If the state high court agrees with Blease, it will give opponents of the harsh sentences handed down under the law a new line of attack after a prior argument—that the sentence constitutes cruel and unusual punishment under the federal Constitution when the new crime is a relatively minor one such as petty theft—was shot down by a 5-4 ruling of the U.S. Supreme Court.

That ruling was handed down in March, about a week after the Third District handed down its Carmony decision.

Blease’s opinion was joined by Justice George Nicholson.

Justice Daniel Kolkey, dissenting, argued that it was error for the court to “exempt a particular type of felony from the Three Strikes Law.” If a trial judge’s decision to deny Romero relief is reversible, Kolkey said, that remedy must be limited to cases in which the trial judge’s decision is wholly irrational given the defendant’s prior record, background, character and prospects for rehabilitation, as well as the nature and seriousness of the current offense.

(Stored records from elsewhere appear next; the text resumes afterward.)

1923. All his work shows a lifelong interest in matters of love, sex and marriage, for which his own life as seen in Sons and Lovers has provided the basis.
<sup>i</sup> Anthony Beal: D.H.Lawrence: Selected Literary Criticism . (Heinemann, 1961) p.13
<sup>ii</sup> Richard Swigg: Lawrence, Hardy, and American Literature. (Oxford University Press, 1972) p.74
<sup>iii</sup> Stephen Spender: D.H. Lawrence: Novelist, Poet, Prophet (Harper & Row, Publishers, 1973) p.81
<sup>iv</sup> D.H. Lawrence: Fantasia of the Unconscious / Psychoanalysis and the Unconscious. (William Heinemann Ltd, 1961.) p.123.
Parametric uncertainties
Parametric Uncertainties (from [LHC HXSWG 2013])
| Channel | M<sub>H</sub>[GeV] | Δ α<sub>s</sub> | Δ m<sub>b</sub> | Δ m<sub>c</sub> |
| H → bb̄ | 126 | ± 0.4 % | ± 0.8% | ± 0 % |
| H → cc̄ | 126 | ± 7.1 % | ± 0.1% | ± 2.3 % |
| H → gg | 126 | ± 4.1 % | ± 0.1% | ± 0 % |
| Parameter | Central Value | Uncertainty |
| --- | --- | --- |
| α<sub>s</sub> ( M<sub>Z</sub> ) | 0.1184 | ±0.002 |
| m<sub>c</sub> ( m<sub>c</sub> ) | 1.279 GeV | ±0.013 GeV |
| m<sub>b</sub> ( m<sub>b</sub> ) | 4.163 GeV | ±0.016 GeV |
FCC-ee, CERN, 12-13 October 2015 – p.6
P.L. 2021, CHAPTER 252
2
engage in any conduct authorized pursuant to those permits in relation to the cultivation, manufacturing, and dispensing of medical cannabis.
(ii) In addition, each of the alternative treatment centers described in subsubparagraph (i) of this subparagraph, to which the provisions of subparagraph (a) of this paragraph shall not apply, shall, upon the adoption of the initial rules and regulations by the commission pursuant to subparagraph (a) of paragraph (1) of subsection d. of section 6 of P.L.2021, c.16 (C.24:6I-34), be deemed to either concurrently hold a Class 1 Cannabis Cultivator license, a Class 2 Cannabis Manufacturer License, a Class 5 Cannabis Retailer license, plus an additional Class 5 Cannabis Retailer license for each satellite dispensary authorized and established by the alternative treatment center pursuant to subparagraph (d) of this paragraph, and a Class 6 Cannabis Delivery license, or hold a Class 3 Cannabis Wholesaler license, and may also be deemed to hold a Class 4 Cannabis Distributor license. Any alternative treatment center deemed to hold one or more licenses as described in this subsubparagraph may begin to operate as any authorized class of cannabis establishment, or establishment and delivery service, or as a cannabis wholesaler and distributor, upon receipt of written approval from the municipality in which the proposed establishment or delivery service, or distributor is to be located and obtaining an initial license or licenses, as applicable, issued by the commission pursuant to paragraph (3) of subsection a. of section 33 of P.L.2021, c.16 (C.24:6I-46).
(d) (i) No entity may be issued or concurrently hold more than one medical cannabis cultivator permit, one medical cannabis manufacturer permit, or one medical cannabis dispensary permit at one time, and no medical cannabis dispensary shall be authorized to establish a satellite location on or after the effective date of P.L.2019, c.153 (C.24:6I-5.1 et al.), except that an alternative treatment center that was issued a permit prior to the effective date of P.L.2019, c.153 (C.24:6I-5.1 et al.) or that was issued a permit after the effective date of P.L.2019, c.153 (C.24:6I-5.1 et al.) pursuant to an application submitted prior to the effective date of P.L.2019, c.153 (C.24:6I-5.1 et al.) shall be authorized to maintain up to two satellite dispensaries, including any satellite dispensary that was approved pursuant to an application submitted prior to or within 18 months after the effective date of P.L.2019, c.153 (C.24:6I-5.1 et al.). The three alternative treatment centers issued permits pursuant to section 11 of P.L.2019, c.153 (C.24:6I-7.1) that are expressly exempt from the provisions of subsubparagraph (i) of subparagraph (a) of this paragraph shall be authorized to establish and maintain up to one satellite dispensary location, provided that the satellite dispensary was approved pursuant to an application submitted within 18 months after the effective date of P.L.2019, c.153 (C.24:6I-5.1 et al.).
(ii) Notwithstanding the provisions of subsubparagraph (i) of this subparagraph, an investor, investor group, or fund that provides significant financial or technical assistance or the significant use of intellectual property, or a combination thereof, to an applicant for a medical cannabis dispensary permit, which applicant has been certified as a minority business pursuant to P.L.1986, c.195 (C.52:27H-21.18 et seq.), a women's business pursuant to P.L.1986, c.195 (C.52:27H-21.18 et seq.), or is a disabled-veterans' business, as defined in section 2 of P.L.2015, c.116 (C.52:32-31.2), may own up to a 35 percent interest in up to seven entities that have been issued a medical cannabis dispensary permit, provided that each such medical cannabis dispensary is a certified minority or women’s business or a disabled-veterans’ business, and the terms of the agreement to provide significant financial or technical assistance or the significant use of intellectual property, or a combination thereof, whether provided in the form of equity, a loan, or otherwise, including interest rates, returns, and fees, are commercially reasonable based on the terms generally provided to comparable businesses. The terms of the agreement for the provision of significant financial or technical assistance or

Applying that standard, he said, he would not reverse as to Carmony because he was not prepared to “find that no reasonable person could deem defendant to fall wholly within the letter and spirit of the Three Strikes law, despite his lengthy and sometimes violent criminal record of 14 crimes and 10 parole violations and a present felony that is his third violation of the registration requirements.”

In other conference action, the justices:

Agreed to decide whether a defendant may be convicted of the misdemeanor offense of furnishing an alcoholic beverage to a person under age 21 who proximately caused great bodily injury, set forth in Business and Professions Code Sec. 25658(c), without proof the defendant knew the person to whom he or she furnished alcohol was under age 21. The Third District held on Feb. 28 in In re Jennings, 106 Cal.App.4th 869, that no such proof was required.

Denied a petition by the parent company of the Los Angeles Times for review of an unpublished Feb. 6 ruling by this district’s Div. One. That panel ordered transfer of a California Public Records Act suit against the Commission on Peace Officer Standards and Training, dealing with records of police misconduct, to Sacramento County, where the commission is headquartered.

Denied review of a Third District ruling, set forth in an unpublished Feb. 4 opinion, that electronic vending machines used to dispense scratch-off lottery tickets are not illegal slot machines.

Ordered publication of the June 2002 decision of this district’s Div.One in Kong v. City of Hawaiian Gardens Redevelopment Agency. The court allowed the owner of a Hawaiian Gardens donut shop to amend his inverse condemnation complaint to allege that the agency’s acquisition of the premises on which he leased space for his shop; its transfer of the premises to controversial landlord, developer, and local political operative Dr. Irving Moskowitz; and the termination of the plaintiff’s lease constituted a taking.